[Task to carry out] Find the lines in the records below that contain "output", and report each of them.
_ _ _ _ _
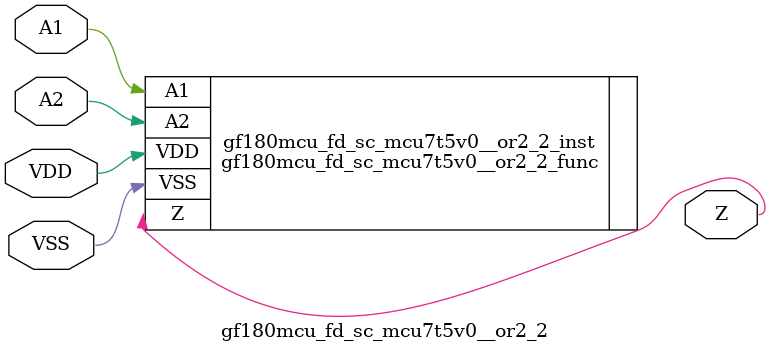
<source format=v>

module gf180mcu_fd_sc_mcu7t5v0__or2_2( A1, A2, Z, VDD, VSS );
input A1, A2;
inout VDD, VSS;
output Z;

   `ifdef FUNCTIONAL  //  functional //

	gf180mcu_fd_sc_mcu7t5v0__or2_2_func gf180mcu_fd_sc_mcu7t5v0__or2_2_behav_inst(.A1(A1),.A2(A2),.Z(Z),.VDD(VDD),.VSS(VSS));

   `else

	gf180mcu_fd_sc_mcu7t5v0__or2_2_func gf180mcu_fd_sc_mcu7t5v0__or2_2_inst(.A1(A1),.A2(A2),.Z(Z),.VDD(VDD),.VSS(VSS));

	// spec_gates_begin


	// spec_gates_end



   specify

	// specify_block_begin

	// comb arc A1 --> Z
	 (A1 => Z) = (1.0,1.0);

	// comb arc A2 --> Z
	 (A2 => Z) = (1.0,1.0);

	// specify_block_end

   endspecify

   `endif

endmodule

</source>
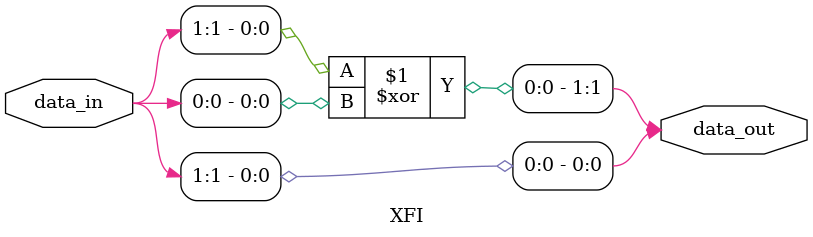
<source format=v>
`timescale 1ns / 1ps

module XFI (
    input  wire [1 : 0] data_in,
    output wire [1 : 0] data_out
);

assign data_out[1]=data_in[1]^data_in[0];
assign data_out[0]=data_in[1];


endmodule
</source>
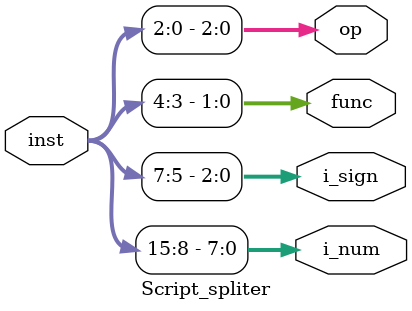
<source format=v>
`timescale 1ns / 1ps

//Split script into small pieces
    module Script_spliter(
    input [15:0] inst,
    output [7:0] i_num,
    output [2:0] i_sign,
    output [1:0] func,
    output [2:0] op
    );
    assign i_num = inst[15:8];
    assign i_sign = inst[7:5];
    assign func = inst[4:3];
    assign op = inst[2:0];
endmodule

</source>
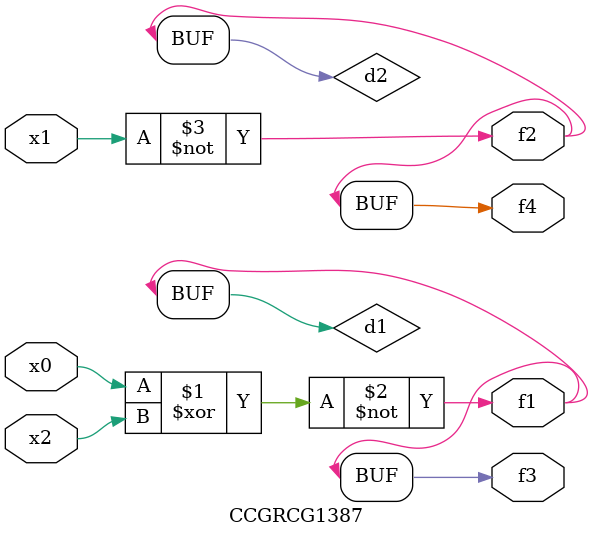
<source format=v>
module CCGRCG1387(
	input x0, x1, x2,
	output f1, f2, f3, f4
);

	wire d1, d2, d3;

	xnor (d1, x0, x2);
	nand (d2, x1);
	nor (d3, x1, x2);
	assign f1 = d1;
	assign f2 = d2;
	assign f3 = d1;
	assign f4 = d2;
endmodule

</source>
_ _ _ _ _
[Answer section]
output Z;
    output wire [1 : 0] data_out
    output [7:0] i_num,
    output [2:0] i_sign,
    output [1:0] func,
    output [2:0] op
	output f1, f2, f3, f4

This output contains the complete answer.